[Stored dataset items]

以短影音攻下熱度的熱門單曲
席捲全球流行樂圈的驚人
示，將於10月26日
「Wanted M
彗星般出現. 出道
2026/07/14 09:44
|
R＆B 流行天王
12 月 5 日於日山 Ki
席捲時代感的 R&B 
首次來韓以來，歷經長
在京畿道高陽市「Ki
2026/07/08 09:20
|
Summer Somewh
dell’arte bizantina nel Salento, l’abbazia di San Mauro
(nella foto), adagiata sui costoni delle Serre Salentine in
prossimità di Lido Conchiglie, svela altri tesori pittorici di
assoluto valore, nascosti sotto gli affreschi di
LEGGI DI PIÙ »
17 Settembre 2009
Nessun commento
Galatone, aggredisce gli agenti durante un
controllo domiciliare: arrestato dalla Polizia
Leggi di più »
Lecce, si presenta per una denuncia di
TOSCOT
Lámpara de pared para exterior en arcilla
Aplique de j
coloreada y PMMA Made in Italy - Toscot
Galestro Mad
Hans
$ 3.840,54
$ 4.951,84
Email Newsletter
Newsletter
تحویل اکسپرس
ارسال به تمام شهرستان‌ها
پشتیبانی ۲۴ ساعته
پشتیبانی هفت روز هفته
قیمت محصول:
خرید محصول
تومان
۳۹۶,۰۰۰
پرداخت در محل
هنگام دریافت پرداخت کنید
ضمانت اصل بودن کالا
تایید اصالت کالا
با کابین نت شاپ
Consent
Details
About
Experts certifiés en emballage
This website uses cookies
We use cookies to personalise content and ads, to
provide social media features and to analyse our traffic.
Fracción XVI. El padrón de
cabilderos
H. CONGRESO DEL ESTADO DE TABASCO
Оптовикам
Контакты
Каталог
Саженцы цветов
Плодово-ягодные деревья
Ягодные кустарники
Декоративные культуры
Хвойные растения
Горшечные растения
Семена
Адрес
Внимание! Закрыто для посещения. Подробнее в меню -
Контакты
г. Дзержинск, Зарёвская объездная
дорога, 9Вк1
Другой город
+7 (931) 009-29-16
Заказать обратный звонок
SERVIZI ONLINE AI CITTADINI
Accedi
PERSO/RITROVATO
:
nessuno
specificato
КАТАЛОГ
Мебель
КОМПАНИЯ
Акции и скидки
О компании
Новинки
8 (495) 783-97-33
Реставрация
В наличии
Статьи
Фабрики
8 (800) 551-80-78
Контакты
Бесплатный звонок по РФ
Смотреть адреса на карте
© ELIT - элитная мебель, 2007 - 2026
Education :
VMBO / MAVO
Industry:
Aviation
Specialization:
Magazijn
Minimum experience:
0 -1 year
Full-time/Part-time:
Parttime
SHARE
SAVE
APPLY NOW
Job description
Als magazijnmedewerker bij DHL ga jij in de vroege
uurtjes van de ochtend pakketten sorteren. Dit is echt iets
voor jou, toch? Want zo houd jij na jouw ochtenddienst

▶ _REQUIRED ACTION_: The answer is the line with "Хвойные растения" plus every line after it to the last line of the entries above, copied exactly and with no other lines.

▶ _ANSWER BOX_:
Хвойные растения
Горшечные растения
Семена
Адрес
Внимание! Закрыто для посещения. Подробнее в меню -
Контакты
г. Дзержинск, Зарёвская объездная
дорога, 9Вк1
Другой город
+7 (931) 009-29-16
Заказать обратный звонок
SERVIZI ONLINE AI CITTADINI
Accedi
PERSO/RITROVATO
:
nessuno
specificato
КАТАЛОГ
Мебель
КОМПАНИЯ
Акции и скидки
О компании
Новинки
8 (495) 783-97-33
Реставрация
В наличии
Статьи
Фабрики
8 (800) 551-80-78
Контакты
Бесплатный звонок по РФ
Смотреть адреса на карте
© ELIT - элитная мебель, 2007 - 2026
Education :
VMBO / MAVO
Industry:
Aviation
Specialization:
Magazijn
Minimum experience:
0 -1 year
Full-time/Part-time:
Parttime
SHARE
SAVE
APPLY NOW
Job description
Als magazijnmedewerker bij DHL ga jij in de vroege
uurtjes van de ochtend pakketten sorteren. Dit is echt iets
voor jou, toch? Want zo houd jij na jouw ochtenddienst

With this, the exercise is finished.